Analiz 15

Tunus, Mısır, Cezayir, Yemen, Bahreyn, Libya, Ürdün, hatta Irak, belki İran, Suriye ve ABD için en büyük kabus Suudi Arabistan.

Halk sokaklarda. Tunus ve Mısır egemen sınıfları at değiştirip yola devam etmeye çalışıyorlar.

Libya ve Bahreyn, isyanı şiddetle bastırmaya uğraşıyor. Bahreyn’de görünür hale gelen Şii sorunu hem İran’ı hem de Suudi Arabistan’da petrol havzalarında nüfusun ezici çoğunluğunu oluşturan Şiileri düşündürüyor. Ama medya hala Ortadoğu’nun liberal demokrasi yolunda ilerlediğine ilişkin bir fantezinin peşinden gitmeye devam ediyor.
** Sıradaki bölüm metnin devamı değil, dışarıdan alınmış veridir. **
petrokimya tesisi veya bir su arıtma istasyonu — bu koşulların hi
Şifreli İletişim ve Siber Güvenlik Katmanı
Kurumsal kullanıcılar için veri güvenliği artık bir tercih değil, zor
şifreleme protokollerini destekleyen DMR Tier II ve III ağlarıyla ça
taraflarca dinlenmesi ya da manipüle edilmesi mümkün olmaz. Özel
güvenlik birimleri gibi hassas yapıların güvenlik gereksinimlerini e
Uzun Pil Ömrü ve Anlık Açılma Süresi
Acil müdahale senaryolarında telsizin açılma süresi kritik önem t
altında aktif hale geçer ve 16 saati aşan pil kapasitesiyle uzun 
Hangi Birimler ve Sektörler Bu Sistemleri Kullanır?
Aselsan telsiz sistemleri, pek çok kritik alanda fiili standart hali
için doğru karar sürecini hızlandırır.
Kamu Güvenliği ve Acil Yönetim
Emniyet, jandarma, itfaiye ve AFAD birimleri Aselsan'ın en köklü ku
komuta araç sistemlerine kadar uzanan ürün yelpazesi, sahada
Libya, Bahreyn ve Yemen’de başlayan çatışmalar, «demokrasi dalgası” gibi görünen olayların, aslında «uzun süreli bir istikrarsızlık döneminin başlangıcı” olma olasılığının giderek arttığını düşündürüyor.

Ortadoğu’daki devrimler de 1848’dekiler gibi çok sınıflı halkçı devrimler olarak başladılar. Tunus’ta ve Mısır’da hedef aldıkları siyasi liderleri devirdiler ama rejimleri deviremediler. Çünkü hem rejimler hem de bu rejimleri var eden ekonomik sistemler, var olan gerçekleri bu devrimlere katılanlardan gizlemektedir.
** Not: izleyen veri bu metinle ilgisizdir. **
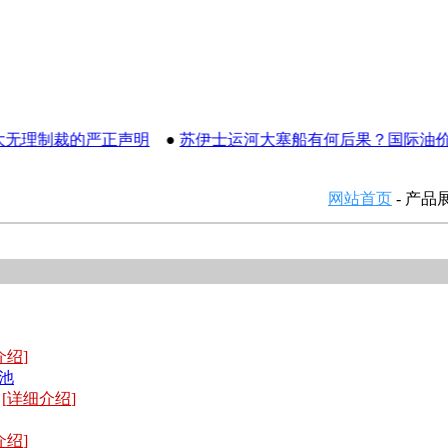
无理制裁的严正声明
●
苏伊士运河大塞船有何后果？国际油价飙
网站首页
- 产品
介绍
]
[
详细介绍
]
介绍
]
Mısır ve Tunus devrimleri, 1848’dekiler gibi, burjuva kesiminin hızla halk sınıflarından ayrılarak, devrimi terk edip istikrar talep etmeye, egemen rejimle buluşmaya başladığını gösteriyor.
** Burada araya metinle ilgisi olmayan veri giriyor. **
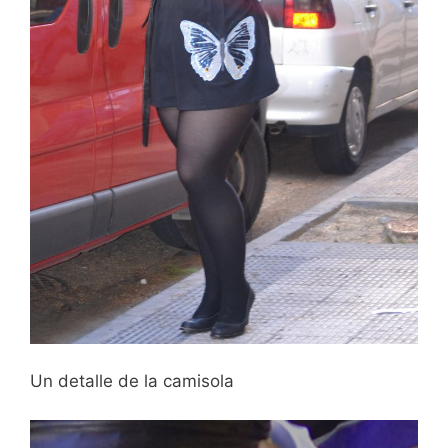
Un detalle de la camisola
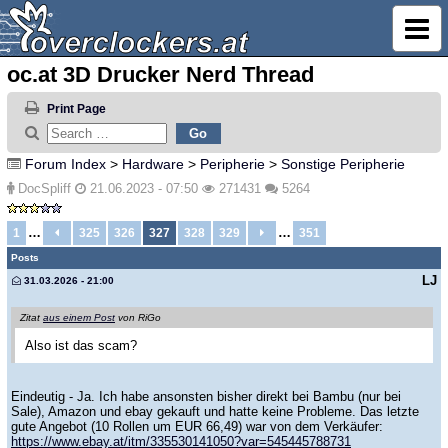
oc.at 3D Drucker Nerd Thread
Print Page
Forum Index
>
Hardware
>
Peripherie
>
Sonstige Peripherie
DocSpliff
21.06.2023 - 07:50
271431
5264
…
…
1
325
326
327
328
329
351
Posts
LJ
31.03.2026 - 21:00
Zitat
aus einem Post
von RiGo
Also ist das scam?
Eindeutig - Ja. Ich habe ansonsten bisher direkt bei Bambu (nur bei
Sale), Amazon und ebay gekauft und hatte keine Probleme. Das letzte
gute Angebot (10 Rollen um EUR 66,49) war von dem Verkäufer:
https://www.ebay.at/itm/335530141050?var=545445788731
Bu bağlamda, bu devrimlere kadar tek muhalefet merkezi olarak kabul gören «Siyasal İslam”ın; radikal kanadının tarihin şarampolüne yuvarlanması, reformist kanadının ise rejimle uzlaşma hattına girerek devrimi terk etmesiyle, muhalefet barutunu tükettiği görülmektedir.

Buna karşılık Tunus ve Mısır’da işçi sınıfının, ekonomik ve siyasi taleplerini arttırmaya başladığını, emperyalizme karşı, devrimi ve muhalefet hattını koruduğunu görüyoruz.

Bu gelişmeler karşın, rejimler ve sermaye kesimleri, halkın ne maddi ne de demokratik taleplerine cevap verebilecek durumdadır.

Son benzerliği de ABD hegemonyası ve emperyalizmi açısından kurabiliriz. ABD hegemonyası soğuk savaşın bitmesiyle tek hegemonik güce dönüştü ama 20 yıl içinde, kendi istihbarat örgütlerinin de kabul ettiği gibi engellenemez bir gerileme sürecine girdi. Ortadoğu devrimleri patlak verdiğinde ABD’nin süreci kontrol etmek bir yana, zamanı arkadan yakalamaya çalıştığı, bunda da istikrarlı bir politika izlemeyemediği görülmektedir.

Bu karışıma İran’ın manevralarını, İran dışındaki Şiilerin artmaya devam eden huzursuzluklarını, Türkiye’nin Ortadoğu liderliği heveslerini, tüm bu gelişmeler karşısında İsrail’in artan korkularını da eklersek, tarihsel sürecin liberal demokrasiden otoriter rejimlere doğru yol aldığını rahatlıkla söyleyebiliriz.